__Source material__.
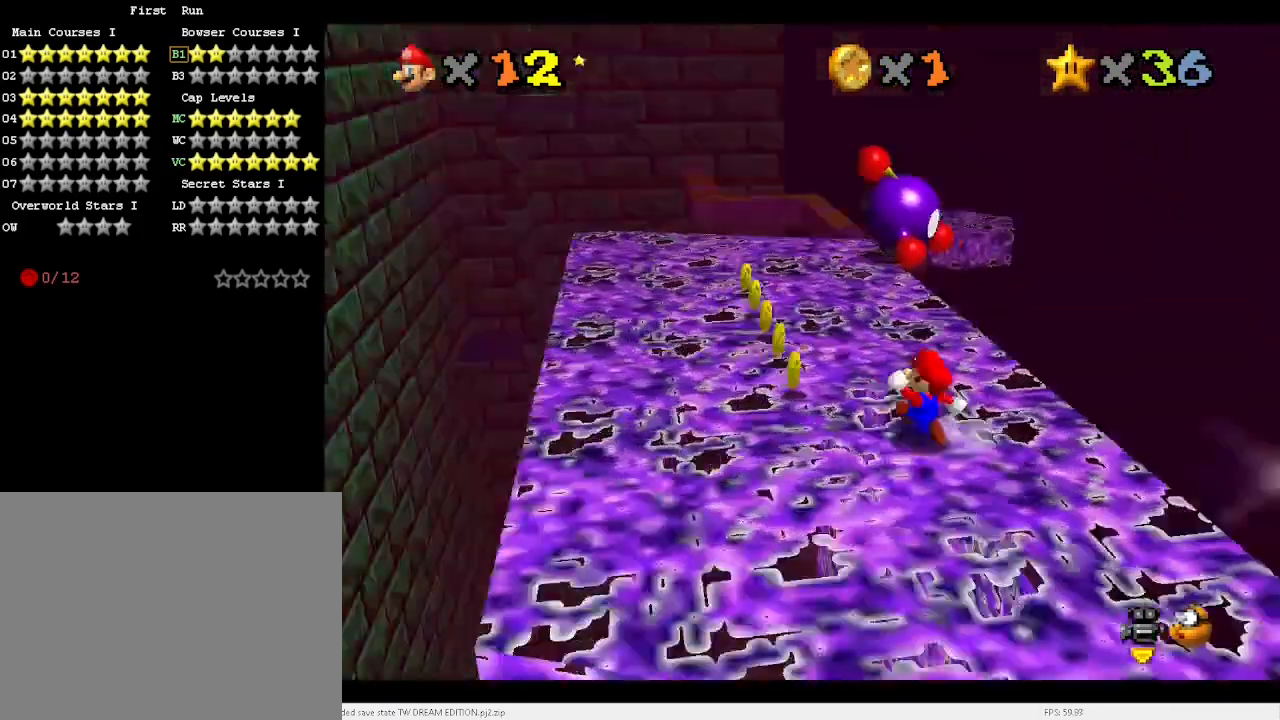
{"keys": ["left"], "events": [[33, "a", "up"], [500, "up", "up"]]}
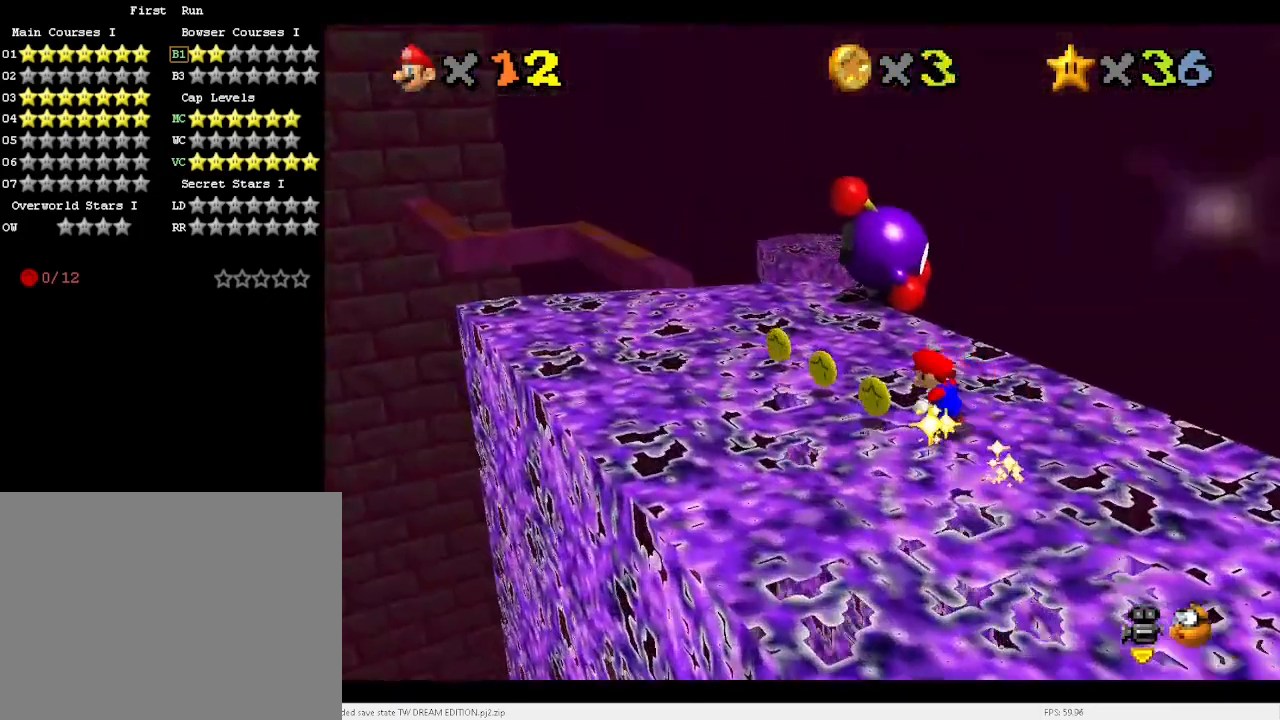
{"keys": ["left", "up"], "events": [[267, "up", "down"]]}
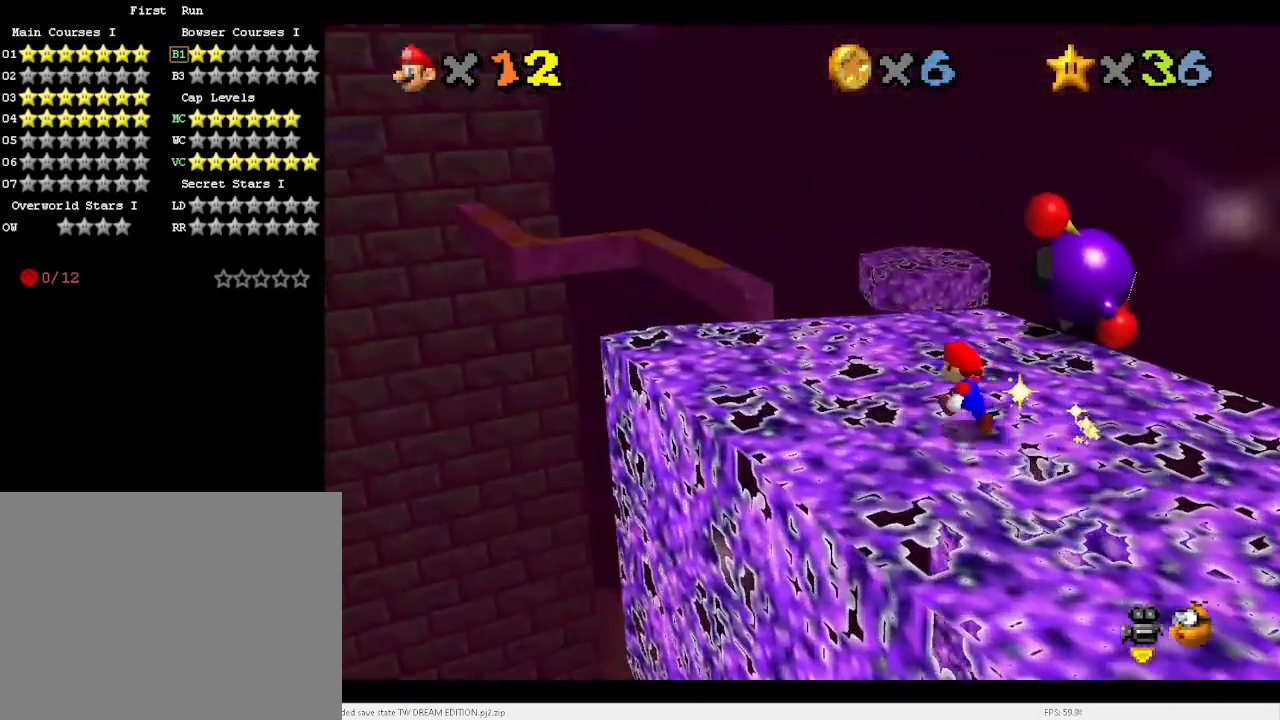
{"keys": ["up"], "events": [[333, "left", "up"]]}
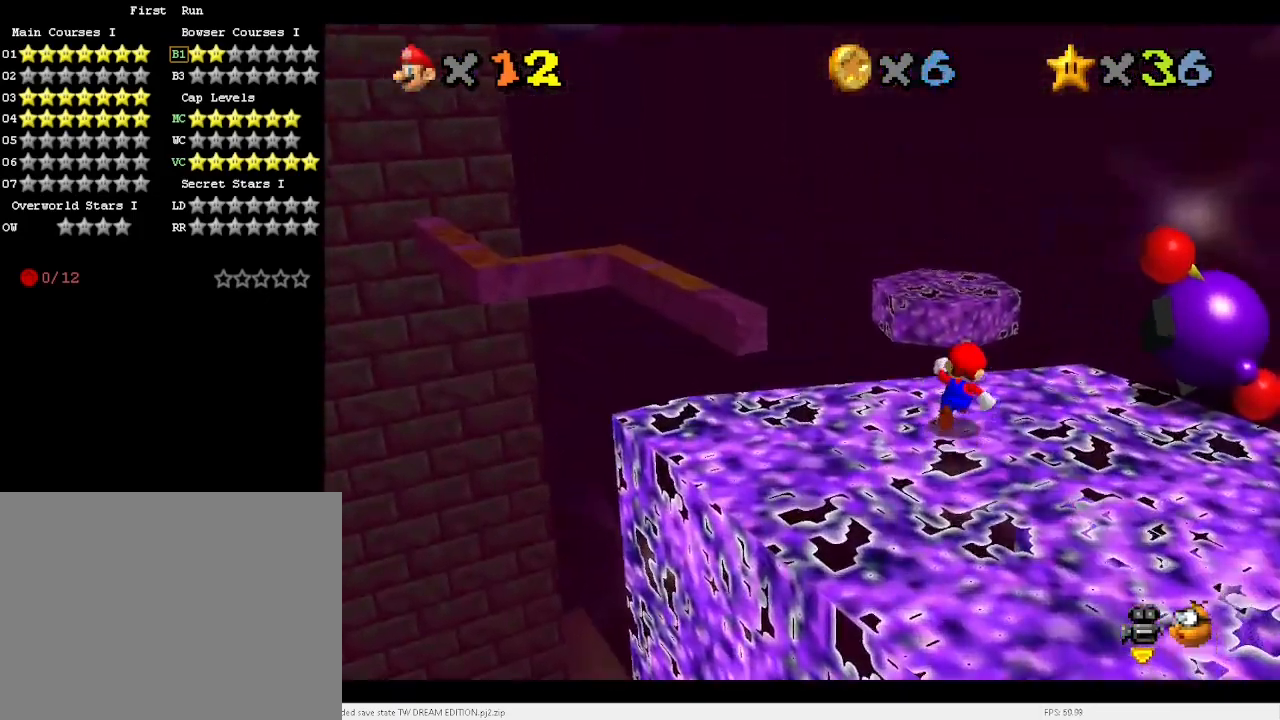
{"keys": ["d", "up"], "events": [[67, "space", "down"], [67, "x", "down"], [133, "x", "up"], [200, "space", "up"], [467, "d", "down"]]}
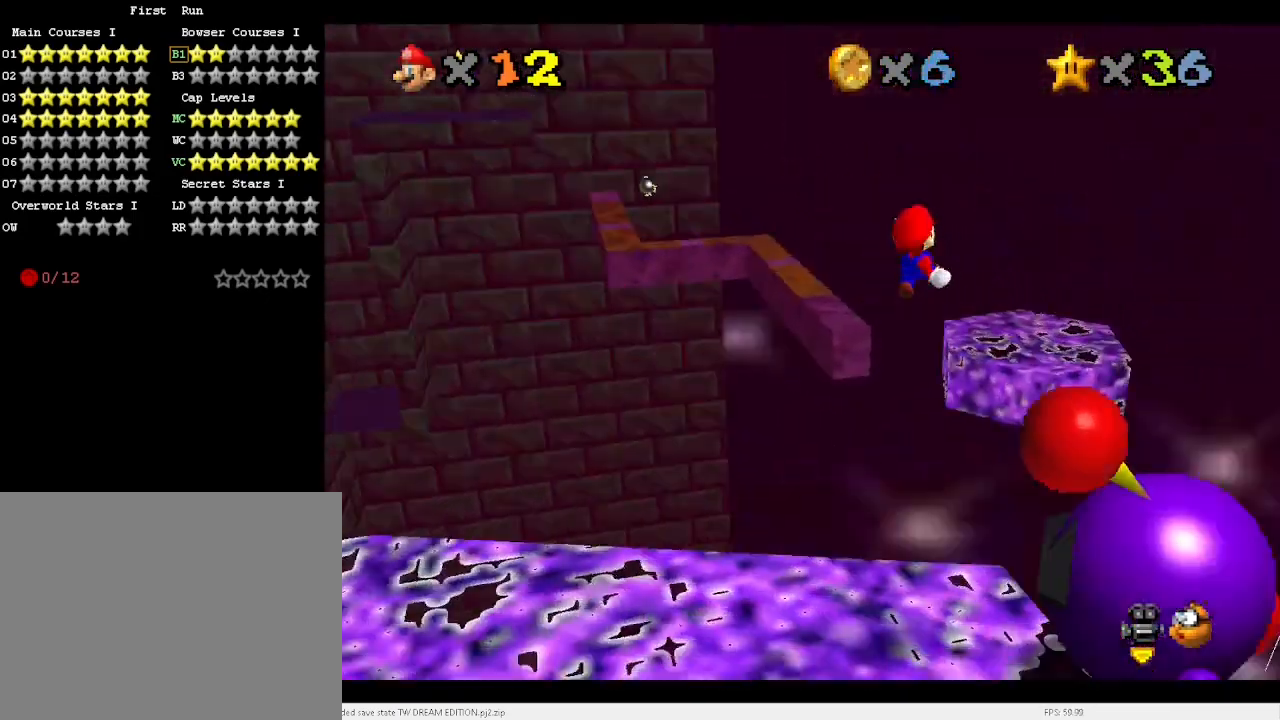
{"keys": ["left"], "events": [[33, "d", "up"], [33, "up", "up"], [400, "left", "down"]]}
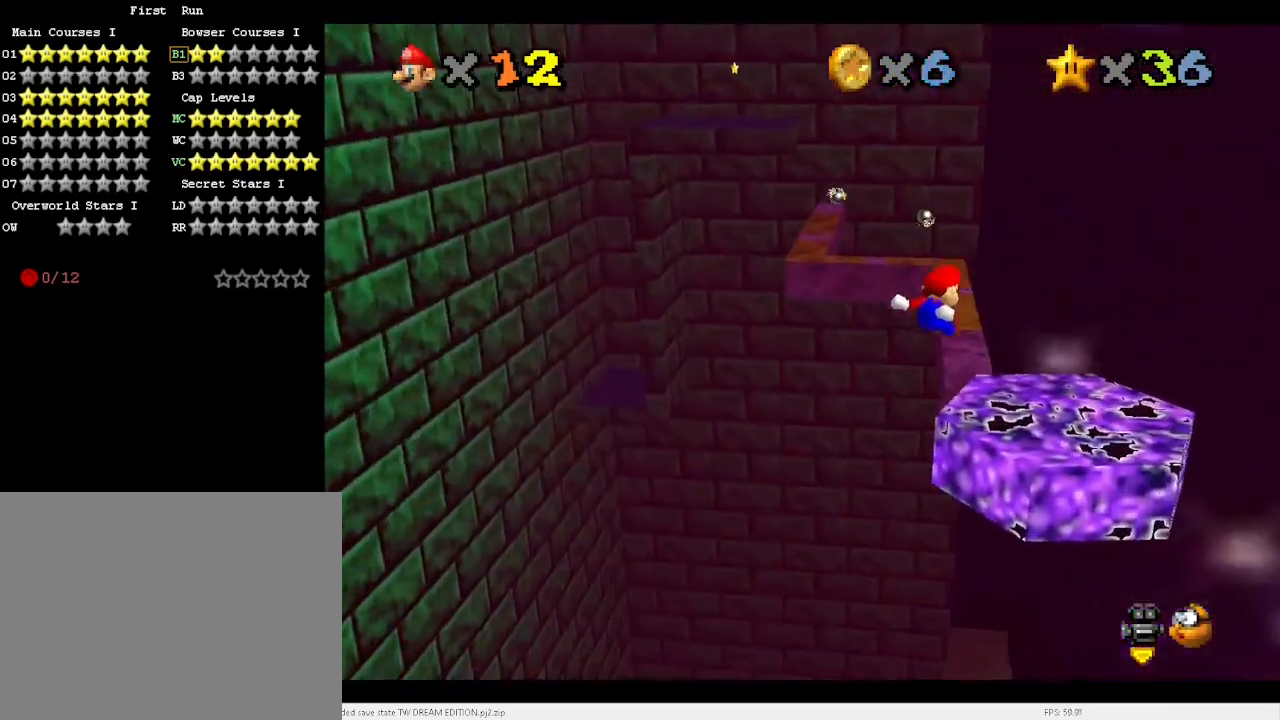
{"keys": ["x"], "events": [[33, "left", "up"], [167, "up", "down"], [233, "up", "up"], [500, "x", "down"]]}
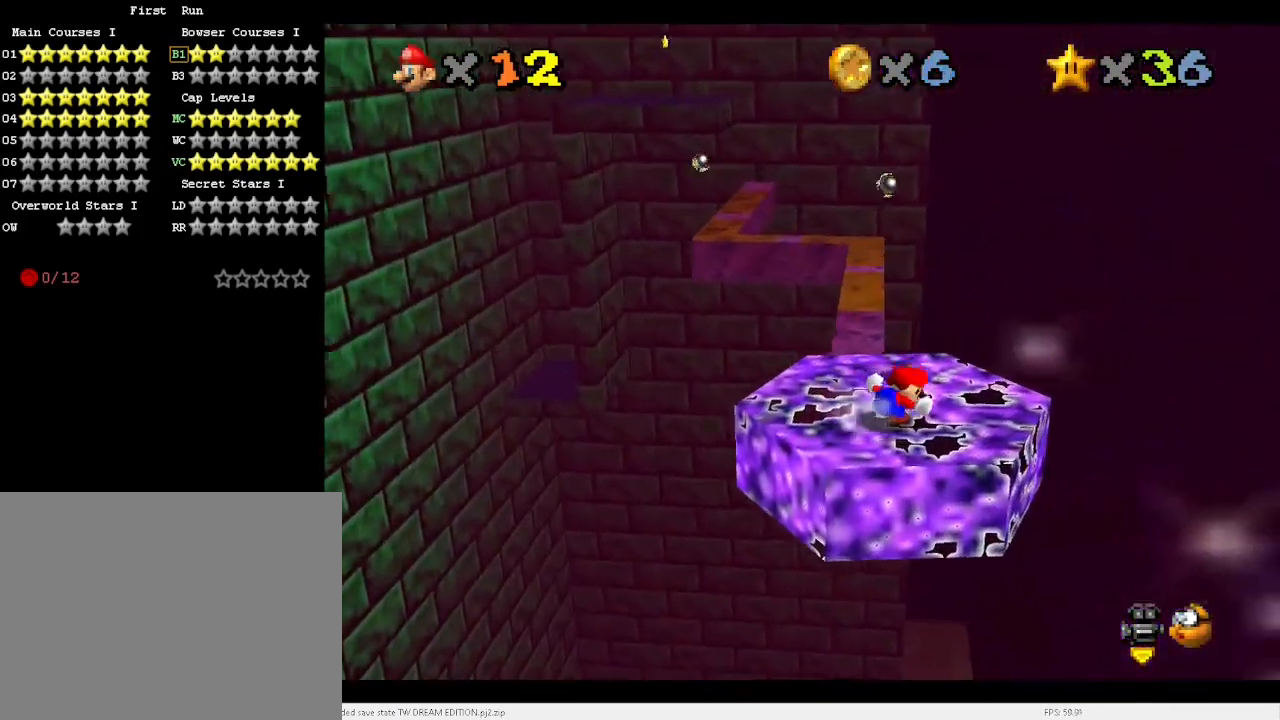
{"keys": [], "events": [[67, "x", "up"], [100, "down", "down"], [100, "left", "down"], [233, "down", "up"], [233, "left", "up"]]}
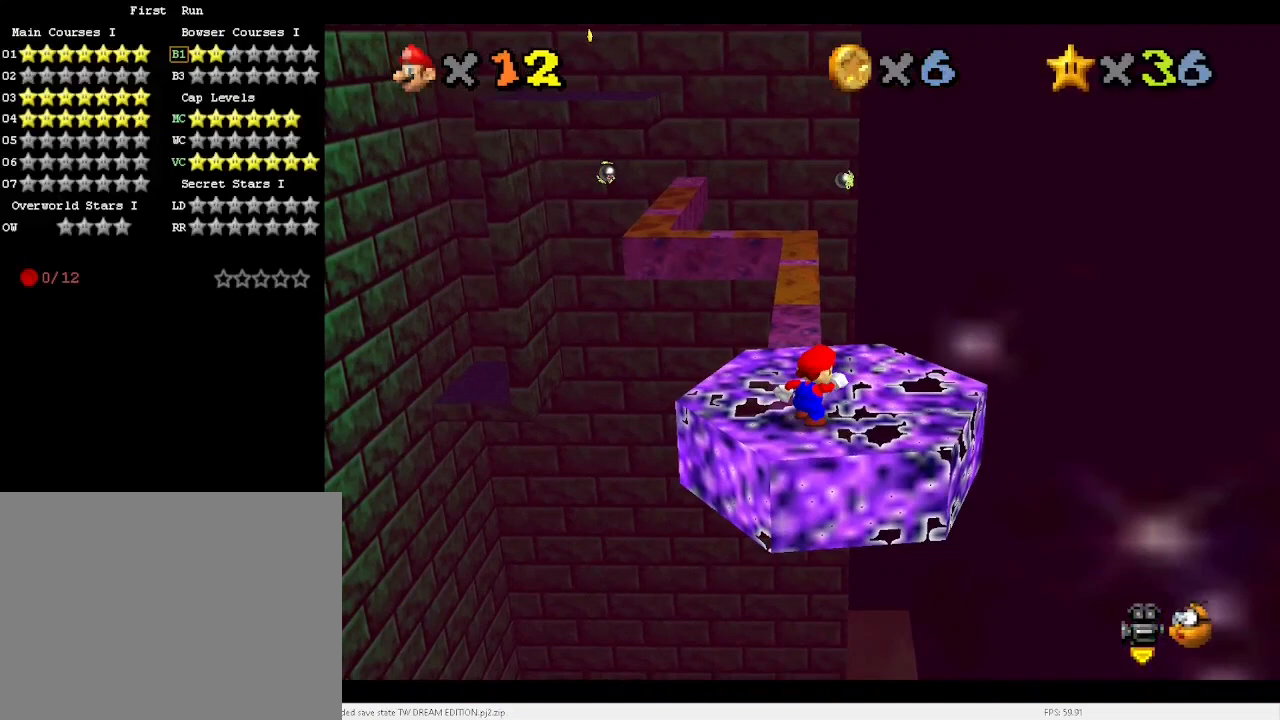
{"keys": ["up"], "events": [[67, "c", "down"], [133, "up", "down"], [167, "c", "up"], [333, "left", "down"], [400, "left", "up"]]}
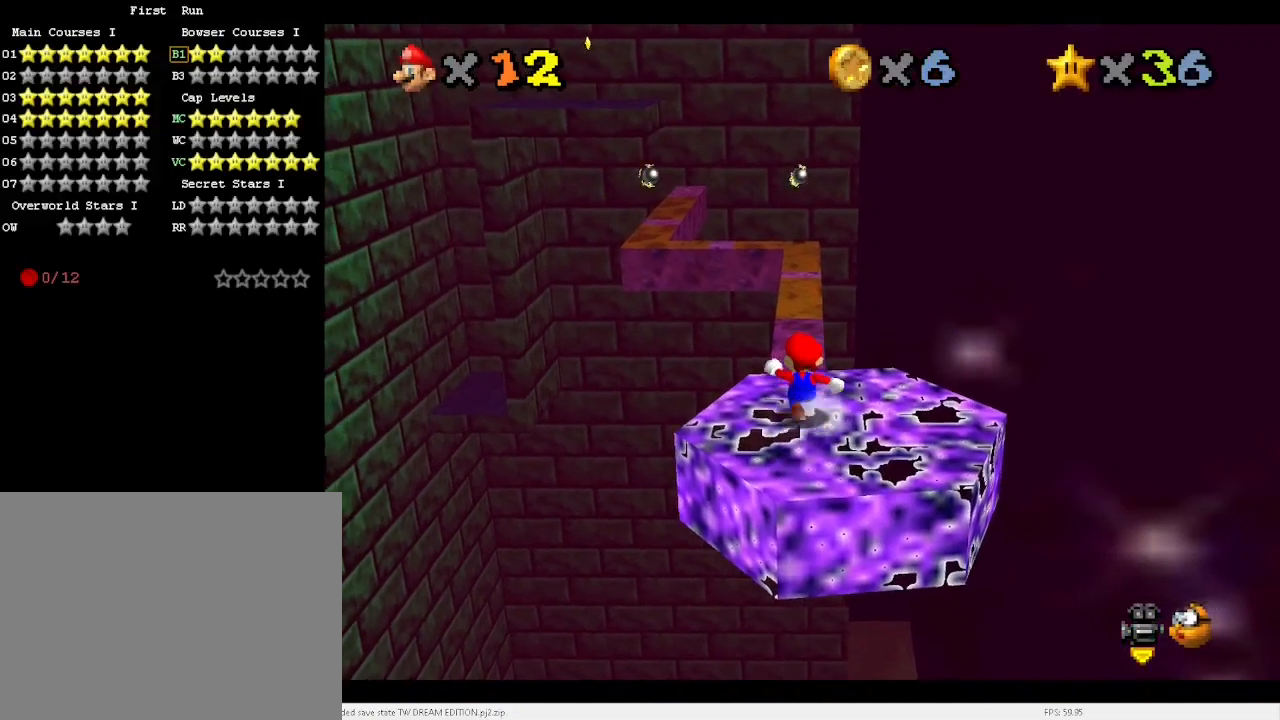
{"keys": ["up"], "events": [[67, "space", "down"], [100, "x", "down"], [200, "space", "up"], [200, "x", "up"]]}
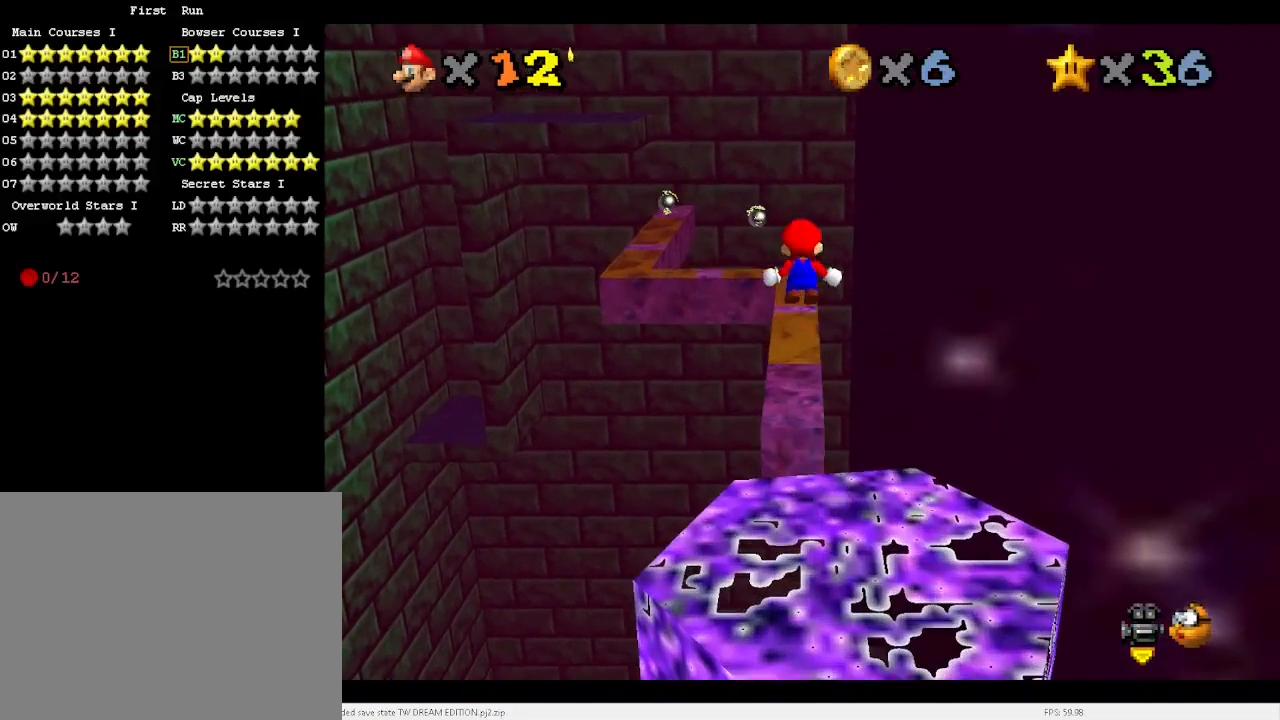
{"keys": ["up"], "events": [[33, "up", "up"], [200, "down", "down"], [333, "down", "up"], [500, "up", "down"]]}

__Problem__.
Return the listing above unaltered, omitting its pictures.

__Written solution__.
{"keys": ["left"], "events": [[33, "a", "up"], [500, "up", "up"]]}
{"keys": ["left", "up"], "events": [[267, "up", "down"]]}
{"keys": ["up"], "events": [[333, "left", "up"]]}
{"keys": ["d", "up"], "events": [[67, "space", "down"], [67, "x", "down"], [133, "x", "up"], [200, "space", "up"], [467, "d", "down"]]}
{"keys": ["left"], "events": [[33, "d", "up"], [33, "up", "up"], [400, "left", "down"]]}
{"keys": ["x"], "events": [[33, "left", "up"], [167, "up", "down"], [233, "up", "up"], [500, "x", "down"]]}
{"keys": [], "events": [[67, "x", "up"], [100, "down", "down"], [100, "left", "down"], [233, "down", "up"], [233, "left", "up"]]}
{"keys": ["up"], "events": [[67, "c", "down"], [133, "up", "down"], [167, "c", "up"], [333, "left", "down"], [400, "left", "up"]]}
{"keys": ["up"], "events": [[67, "space", "down"], [100, "x", "down"], [200, "space", "up"], [200, "x", "up"]]}
{"keys": ["up"], "events": [[33, "up", "up"], [200, "down", "down"], [333, "down", "up"], [500, "up", "down"]]}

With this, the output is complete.